エ さらに、甲第1号証、第3及び第9号証を検討しても、いずれも第2混練部を設けることなく送り翼部を排出口まで配置した二軸連続式混練機が記載されているにとどまり、また、甲第15及び第16号証にも、本件発明のロータ5及び甲第5号証記載のロータ4の各一部に対応するロータが標準ロータとして記載されていることが認められるにとどまり、甲第5号証に記載された発明につき、構成を変更することを動機づけるに足りる記載は見いだせない。
オ したがって、断面円形部の下流側から排出口まで混練翼部とほぼ同径のスクリュ形状の送り翼部を設ける点につき、本件発明が、甲第5号証に記載された発明から、又は甲第5号証に記載された発明と甲第1、第3、第9、第15若しくは第16号証記載の発明とを組み合わせることにより当業者が容易に想到し得るものと認めることはできないし、本件発明と甲第5号証に記載された発明とが実質的に同一であると認めることもできない。
(3) まとめ
よって、原告主張の取消事由1は、その余の点について判断するまでもなく、理由がない。
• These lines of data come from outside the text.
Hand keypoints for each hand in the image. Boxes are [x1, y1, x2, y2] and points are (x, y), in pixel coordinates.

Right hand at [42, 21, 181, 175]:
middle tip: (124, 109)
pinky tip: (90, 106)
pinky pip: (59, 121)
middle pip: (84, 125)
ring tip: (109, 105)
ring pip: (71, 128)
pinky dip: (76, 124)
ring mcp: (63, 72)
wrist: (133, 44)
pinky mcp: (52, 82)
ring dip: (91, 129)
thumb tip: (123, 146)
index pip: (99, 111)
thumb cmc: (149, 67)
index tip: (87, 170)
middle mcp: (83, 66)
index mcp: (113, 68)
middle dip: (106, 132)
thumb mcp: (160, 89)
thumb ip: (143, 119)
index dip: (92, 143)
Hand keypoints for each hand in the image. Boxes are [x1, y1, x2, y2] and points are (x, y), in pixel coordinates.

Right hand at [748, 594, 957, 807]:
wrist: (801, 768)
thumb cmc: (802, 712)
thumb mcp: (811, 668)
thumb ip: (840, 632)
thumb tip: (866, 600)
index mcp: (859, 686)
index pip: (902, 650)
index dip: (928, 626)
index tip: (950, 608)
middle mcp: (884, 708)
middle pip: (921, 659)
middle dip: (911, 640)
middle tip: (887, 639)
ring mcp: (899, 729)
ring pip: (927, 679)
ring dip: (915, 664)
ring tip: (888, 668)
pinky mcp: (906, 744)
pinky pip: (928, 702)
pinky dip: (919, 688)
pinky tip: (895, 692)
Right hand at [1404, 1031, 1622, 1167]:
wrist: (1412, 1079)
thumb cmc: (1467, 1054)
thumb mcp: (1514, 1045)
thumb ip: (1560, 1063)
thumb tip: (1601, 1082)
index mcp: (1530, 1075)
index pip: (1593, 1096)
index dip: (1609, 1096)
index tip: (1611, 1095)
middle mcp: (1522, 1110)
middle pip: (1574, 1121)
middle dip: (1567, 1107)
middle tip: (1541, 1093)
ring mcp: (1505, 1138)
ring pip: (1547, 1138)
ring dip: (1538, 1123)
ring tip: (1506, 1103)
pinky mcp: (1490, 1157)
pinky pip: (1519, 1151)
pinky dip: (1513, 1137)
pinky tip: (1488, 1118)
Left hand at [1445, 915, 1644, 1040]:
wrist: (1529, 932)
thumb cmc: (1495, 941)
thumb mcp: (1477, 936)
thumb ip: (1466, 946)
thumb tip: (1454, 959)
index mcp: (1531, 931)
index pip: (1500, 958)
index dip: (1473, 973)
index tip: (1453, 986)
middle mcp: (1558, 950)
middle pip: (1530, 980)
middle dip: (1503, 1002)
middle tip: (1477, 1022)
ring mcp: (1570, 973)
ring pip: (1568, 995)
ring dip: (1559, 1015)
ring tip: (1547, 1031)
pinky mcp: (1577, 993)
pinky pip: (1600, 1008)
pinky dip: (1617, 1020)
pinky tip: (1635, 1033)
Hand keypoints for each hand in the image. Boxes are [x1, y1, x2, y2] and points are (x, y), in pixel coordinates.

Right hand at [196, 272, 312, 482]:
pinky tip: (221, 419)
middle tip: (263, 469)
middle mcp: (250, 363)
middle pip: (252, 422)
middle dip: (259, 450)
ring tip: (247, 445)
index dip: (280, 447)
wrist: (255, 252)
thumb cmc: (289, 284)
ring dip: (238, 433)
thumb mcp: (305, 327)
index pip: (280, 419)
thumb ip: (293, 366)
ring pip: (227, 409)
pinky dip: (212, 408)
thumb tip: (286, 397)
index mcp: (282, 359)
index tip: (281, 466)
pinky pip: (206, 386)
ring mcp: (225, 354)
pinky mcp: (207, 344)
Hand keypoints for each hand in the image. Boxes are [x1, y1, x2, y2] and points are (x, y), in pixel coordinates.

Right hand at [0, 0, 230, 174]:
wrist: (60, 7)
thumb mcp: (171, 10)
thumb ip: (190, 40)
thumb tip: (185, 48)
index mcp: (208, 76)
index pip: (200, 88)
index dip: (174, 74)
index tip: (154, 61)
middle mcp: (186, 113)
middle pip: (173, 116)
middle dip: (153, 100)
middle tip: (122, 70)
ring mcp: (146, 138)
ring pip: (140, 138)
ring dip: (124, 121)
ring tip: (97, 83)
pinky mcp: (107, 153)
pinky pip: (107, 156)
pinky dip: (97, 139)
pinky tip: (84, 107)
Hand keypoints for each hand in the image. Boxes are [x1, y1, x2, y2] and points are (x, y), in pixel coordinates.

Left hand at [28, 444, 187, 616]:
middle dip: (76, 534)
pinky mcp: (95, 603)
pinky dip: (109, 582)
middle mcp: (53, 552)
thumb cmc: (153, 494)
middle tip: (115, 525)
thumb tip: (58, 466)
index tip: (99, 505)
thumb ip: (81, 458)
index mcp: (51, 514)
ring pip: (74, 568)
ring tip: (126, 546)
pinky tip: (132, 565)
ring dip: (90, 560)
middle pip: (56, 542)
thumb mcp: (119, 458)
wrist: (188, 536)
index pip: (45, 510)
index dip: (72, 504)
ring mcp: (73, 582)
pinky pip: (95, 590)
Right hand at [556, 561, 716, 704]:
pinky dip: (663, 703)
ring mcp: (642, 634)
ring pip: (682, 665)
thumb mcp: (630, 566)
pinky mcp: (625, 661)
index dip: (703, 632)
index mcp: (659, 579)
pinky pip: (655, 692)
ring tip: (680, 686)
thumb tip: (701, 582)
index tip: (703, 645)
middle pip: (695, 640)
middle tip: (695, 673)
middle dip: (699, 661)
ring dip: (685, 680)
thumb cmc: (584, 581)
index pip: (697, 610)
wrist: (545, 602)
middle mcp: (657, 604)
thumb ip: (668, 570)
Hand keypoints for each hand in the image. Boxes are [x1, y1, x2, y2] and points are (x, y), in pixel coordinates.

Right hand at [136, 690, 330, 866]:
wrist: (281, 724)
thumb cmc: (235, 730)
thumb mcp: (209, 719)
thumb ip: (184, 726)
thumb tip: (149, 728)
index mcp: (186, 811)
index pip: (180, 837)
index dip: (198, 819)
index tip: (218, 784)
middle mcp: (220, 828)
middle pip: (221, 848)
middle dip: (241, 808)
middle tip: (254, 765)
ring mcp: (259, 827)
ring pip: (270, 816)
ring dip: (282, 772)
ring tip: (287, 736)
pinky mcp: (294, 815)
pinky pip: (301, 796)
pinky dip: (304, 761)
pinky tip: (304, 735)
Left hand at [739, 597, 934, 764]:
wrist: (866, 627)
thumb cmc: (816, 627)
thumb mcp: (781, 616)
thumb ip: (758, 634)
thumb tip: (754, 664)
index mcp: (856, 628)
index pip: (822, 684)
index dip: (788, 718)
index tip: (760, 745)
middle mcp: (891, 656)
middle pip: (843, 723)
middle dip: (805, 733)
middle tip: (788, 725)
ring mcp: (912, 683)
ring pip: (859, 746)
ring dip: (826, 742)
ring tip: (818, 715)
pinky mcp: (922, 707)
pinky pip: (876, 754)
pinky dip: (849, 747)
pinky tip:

2 取消事由2(甲第1号証に基づく進歩性欠如)について
(1) 相違点
本件発明と甲第1号証に記載された発明との対比・相違点の認定(審決書8頁13行ないし9頁18行)のうち、「はるかに」小径である点(同9頁17行)及び「著しく」相違している点(同9頁18行)を除き、当事者間に争いがない。
(2) 相違点(a)(可動ダムと回転リング)及び相違点(c)(送り翼部の径の大小)について
ア 前記のとおり、本件発明は、可動ダムとギアポンプにより混練度を制御するタイプの二軸連続式混練機における問題点である①ギアポンプの影響を受けて可動ダムの制御が困難又は不正確になることがある、②高粘度樹脂ではギアポンプへの喰い込み不良が起こる、との問題の解決を課題とするものであるところ、甲第1、第3、第5、第9、第15及び第16号証によっても、このような課題の認識が当業者にとって自明であったものと認めることはできないものである。
イ このように課題の認識が容易ではない以上、甲第1号証に記載されている回転リングによる混練制御機構を甲第2号証に記載されたバルブ機構に置き換え、かつ、混練翼部(B)と送り翼部(D)とをほぼ同径とすることが、甲第1号証記載の発明に基づいて当業者が容易に発明することができるものであると認めることはできない。
これに反する原告の主張は採用することができない。
(3) まとめ
よって、原告主張の取消事由2は、その余の点について判断するまでもなく、理由がない(なお、審決が、単に甲第1号証に基づき新規性の判断をしているにすぎず、進歩性の判断をしていないものではないことは、審決の理由全体から明らかである。)。
3 結論
以上によれば、原告の請求は理由がないからこれを棄却することとし、主文のとおり判決する。